# [PAGE TEXT]
__________________________________________________

Also check: do all your users have the Microsoft Authenticator app set up? If not, now is the time to run an MFA registration campaign before this policy goes live.
The order matters here: Policy 1 (blocking legacy auth) should be live before this one. If you enable MFA enforcement while legacy auth is still allowed, users on legacy clients will start getting blocked — but not because of your MFA policy. The error messages will be confusing and you'll spend hours troubleshooting the wrong thing.
Policy 3: Block High-Risk Sign-Ins (Entra ID Protection)
With the basics in place, we can start using intelligence. Entra ID Protection — included in Microsoft 365 Business Premium and Entra ID P2 — evaluates every sign-in using Microsoft's threat intelligence and assigns a risk score: Low, Medium, or High.
High-risk sign-ins are those that Microsoft's systems have flagged as almost certainly malicious. This includes:
Sign-ins from known attacker IP addresses
Sign-ins accompanied by credential stuffing patterns
Sign-ins immediately after the same account was seen on a credential dump
Impossible travel (signed in from London, then Lagos, 10 minutes apart)
Token replay — which is exactly what happens when an attacker uses a stolen session cookie
🎯 Remember our AiTM adversary from the first blog in this series?: This is how Entra ID Protection helps catch AiTM attacks. When an attacker replays a stolen cookie from a different IP or device, the anomaly often triggers a high-risk sign-in flag — which this policy will automatically block.
Configuration
Entra ID Admin Center → Protection → Conditional Access → New Policy
Name: CA003 - Block High Risk Sign-ins
Assignments:
Users: All Users
Exclusions: [Your Break Glass account]
Resources: All cloud apps
Conditions:
Sign-in risk: ☑ High
Access Controls → Grant:
● Block access
Enable policy: Report-only first
A note on licensing: This policy requires Entra ID P2 or Microsoft 365 Business Premium for the sign-in risk condition. If you're on a lower tier, you won't see the "Sign-in risk" option. This is one of the strongest arguments for Business Premium — the risk-based CA capability alone is worth the licensing delta for most SMBs.

__________________________________________________

# [WHAT THE EXERCISE ASKS]
Swap "Lagos" for "Tokyo" as you copy the high-risk sign-ins text, taking everything from "Policy 3: Block" down to "10 minutes apart)".

__________________________________________________

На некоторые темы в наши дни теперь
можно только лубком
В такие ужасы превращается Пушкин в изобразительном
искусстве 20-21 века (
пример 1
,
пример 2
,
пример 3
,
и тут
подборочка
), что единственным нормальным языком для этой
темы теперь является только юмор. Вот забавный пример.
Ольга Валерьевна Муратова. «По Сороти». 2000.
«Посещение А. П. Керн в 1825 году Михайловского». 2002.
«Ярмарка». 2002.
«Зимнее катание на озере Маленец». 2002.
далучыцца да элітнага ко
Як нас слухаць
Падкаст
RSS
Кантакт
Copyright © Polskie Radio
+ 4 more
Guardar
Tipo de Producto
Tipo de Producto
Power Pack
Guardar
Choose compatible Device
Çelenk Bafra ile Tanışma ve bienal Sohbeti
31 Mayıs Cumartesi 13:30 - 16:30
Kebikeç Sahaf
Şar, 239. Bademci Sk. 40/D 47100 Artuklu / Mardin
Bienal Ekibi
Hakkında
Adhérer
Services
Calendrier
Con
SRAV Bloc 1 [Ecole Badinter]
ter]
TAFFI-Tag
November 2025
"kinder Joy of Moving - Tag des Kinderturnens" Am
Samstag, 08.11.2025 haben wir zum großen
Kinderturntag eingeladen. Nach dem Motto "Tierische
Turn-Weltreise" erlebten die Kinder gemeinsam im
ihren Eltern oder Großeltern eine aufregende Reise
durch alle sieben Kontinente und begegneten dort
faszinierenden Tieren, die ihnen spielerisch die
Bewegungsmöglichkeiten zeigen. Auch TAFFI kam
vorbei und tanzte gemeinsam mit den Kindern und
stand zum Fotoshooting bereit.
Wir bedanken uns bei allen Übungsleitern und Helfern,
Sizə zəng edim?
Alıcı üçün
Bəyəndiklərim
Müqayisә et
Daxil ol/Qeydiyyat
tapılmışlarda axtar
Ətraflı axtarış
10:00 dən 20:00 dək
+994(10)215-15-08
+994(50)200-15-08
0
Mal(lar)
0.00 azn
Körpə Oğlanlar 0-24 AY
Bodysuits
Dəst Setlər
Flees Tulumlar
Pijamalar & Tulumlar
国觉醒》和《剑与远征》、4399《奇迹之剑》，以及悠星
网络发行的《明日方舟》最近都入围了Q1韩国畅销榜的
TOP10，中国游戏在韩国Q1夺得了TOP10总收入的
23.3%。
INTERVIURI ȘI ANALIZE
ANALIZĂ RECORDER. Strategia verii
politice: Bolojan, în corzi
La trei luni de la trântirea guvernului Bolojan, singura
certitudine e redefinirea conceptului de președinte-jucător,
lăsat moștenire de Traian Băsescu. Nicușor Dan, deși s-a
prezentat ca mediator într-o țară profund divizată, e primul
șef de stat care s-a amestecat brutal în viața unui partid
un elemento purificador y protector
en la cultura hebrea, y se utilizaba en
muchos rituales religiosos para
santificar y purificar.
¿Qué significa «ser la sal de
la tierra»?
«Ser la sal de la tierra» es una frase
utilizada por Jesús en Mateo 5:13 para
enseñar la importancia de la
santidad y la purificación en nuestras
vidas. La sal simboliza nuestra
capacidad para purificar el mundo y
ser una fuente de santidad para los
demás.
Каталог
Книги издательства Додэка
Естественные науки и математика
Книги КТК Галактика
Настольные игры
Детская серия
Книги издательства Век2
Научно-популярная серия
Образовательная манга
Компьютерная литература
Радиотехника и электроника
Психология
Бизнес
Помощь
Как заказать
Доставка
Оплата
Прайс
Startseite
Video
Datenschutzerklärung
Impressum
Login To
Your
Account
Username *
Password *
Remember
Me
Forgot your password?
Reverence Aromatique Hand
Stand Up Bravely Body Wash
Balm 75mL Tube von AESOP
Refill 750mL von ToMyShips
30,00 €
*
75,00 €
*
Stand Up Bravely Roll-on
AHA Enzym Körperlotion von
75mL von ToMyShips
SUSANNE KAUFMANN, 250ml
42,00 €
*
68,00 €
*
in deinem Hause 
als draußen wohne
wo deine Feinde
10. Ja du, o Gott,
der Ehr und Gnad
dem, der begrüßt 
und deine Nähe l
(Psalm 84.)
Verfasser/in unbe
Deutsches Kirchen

__________________________________________________

# [SOLUTION TO THE PROBLEM]
Policy 3: Block High-Risk Sign-Ins (Entra ID Protection)
With the basics in place, we can start using intelligence. Entra ID Protection — included in Microsoft 365 Business Premium and Entra ID P2 — evaluates every sign-in using Microsoft's threat intelligence and assigns a risk score: Low, Medium, or High.
High-risk sign-ins are those that Microsoft's systems have flagged as almost certainly malicious. This includes:
Sign-ins from known attacker IP addresses
Sign-ins accompanied by credential stuffing patterns
Sign-ins immediately after the same account was seen on a credential dump
Impossible travel (signed in from London, then Tokyo, 10 minutes apart)